Described as a “sensorial maze,” LightPlay — which opened on Sept. 10 and runs through Oct. 1 — leads crowds through over four acres of immersive light and sound installations, digital video artworks, and sculptures. However, Chris McGinnis, director and chief curator for Rivers of Steel Arts, says the term “maze” speaks to the way audiences feel more than the actual design of the exhibition. In other words, there's no labyrinth to navigate.
“The way you maneuver through the site has a very disorienting feeling,” says McGinnis, describing how visitors will walk through cavernous pathways, under the furnaces, and sometimes double-back, all while taking in a wide variety of experiences ranging from booming, in-your-face party vibes to rooms that are quieter and more contemplative. “A lot of that maze quality is not necessarily something we are creating, as much as something that we are responding to and maybe enhancing through the light.”
McGinnis says Rivers of Steel had been interested in doing more evening programming, but credits the spread of COVID-19 for the decision to ultimately pursue LightPlay. It also helps to make up for the loss of planned programming canceled by the pandemic. This includes the annual Rivers of Steel Festival of Combustion set for mid-September, which has previously attracted crowds of a few thousand, a number McGinnis says is “not possible right now.”

WORK INSTRUCTIONS:
a) Transcribe the LightPlay article from "Described as a" to "labyrinth to navigate.".
b) List the kinds of works that the LightPlay article says crowds are led through.
c) Extend the LightPlay article, picking up after its final sentence.
The data can be ignored.

DATA BLOCK:

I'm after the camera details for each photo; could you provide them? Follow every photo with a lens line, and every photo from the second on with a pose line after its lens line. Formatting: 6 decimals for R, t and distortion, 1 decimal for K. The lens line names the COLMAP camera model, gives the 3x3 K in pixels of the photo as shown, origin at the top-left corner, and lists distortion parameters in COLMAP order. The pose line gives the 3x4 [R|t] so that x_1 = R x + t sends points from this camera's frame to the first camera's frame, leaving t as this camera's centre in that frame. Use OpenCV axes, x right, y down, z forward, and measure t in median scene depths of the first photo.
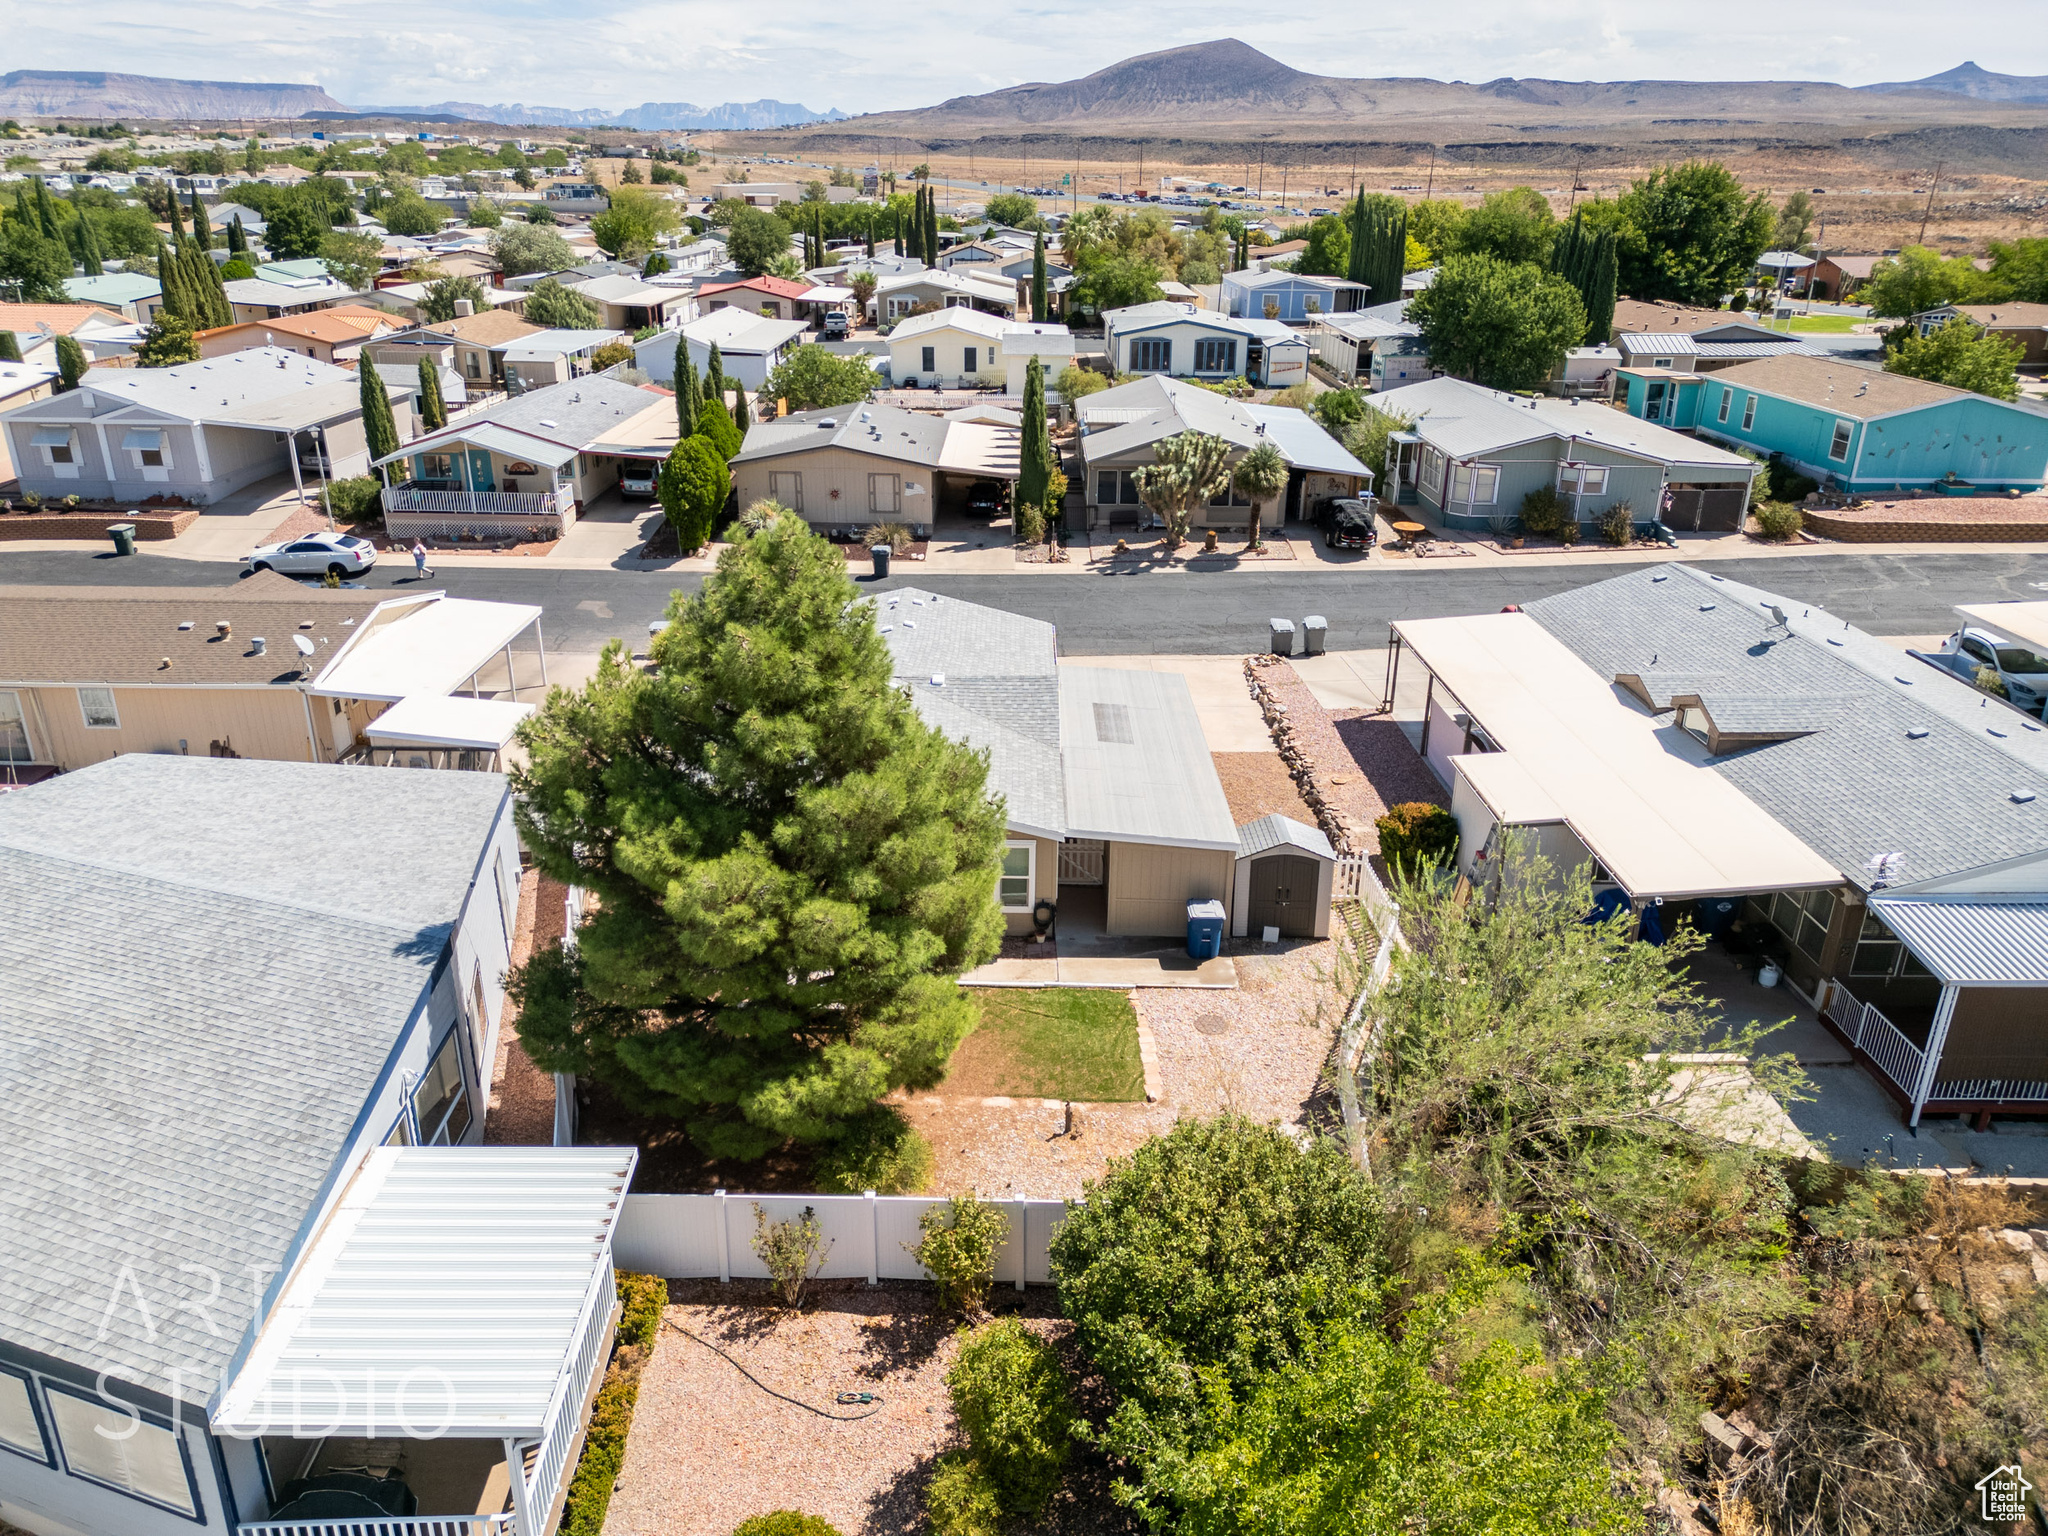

SET OF ANSWERS:
a)
Described as a “sensorial maze,” LightPlay — which opened on Sept. 10 and runs through Oct. 1 — leads crowds through over four acres of immersive light and sound installations, digital video artworks, and sculptures. However, Chris McGinnis, director and chief curator for Rivers of Steel Arts, says the term “maze” speaks to the way audiences feel more than the actual design of the exhibition. In other words, there's no labyrinth to navigate.

b) immersive light and sound installations; digital video artworks; sculptures

c)
McGinnis recruited artists either he or the organization had worked with before. He also wanted a group that represented a diverse array of styles and backgrounds, as well as across race, ethnicity, and gender identity. As a result, the show includes contributions from Japanese-American artist Shohei Katayama, as well as Alisha B. Wormsley, best known for her impactful “There Are Black People in the Future” billboard and subsequent projects.
Artist Ian Brill says he became involved with LightPlay as a way to experiment with works that were scaled down from his usual light installations, which have taken residence in numerous locations, including the second floor of Spirit in Lawrenceville.
“During the pandemic, I became interested in creating works that achieved some of the goals of my larger, public works, but with a smaller footprint — one that could be installed quickly,” he says.
While his previous installations tended to be spectacular and disco-like, implementing kinetic displays of colors and patterns, he says his LightPlay work “became a recording of imagery that brought me a sense of calm,” adding, “I am especially fond of how the projected light casts moving shadows in the room in which it stands.”
He believes the approach is both “practical and appropriate” for this particular time.
“My intention is that this work should be seen more as a solitary work, to reflect the isolation we have all experienced these past few months,” says Brill. “It seemed irresponsible to get too carried away with a large, team-built endeavor. It was refreshing to let the content speak for itself.”
Those concerned about attending a non-museum exhibition at this time will find that Rivers of Steel has taken a number of precautions ensuring the safety and well-being of its guests, both in regards to COVID-19 and to being on a former industrial site at night.
“It's already safe to walk through based on standards up to this point,” says McGinnis, adding that staff will also be on hand to prevent guests from wandering into restricted areas.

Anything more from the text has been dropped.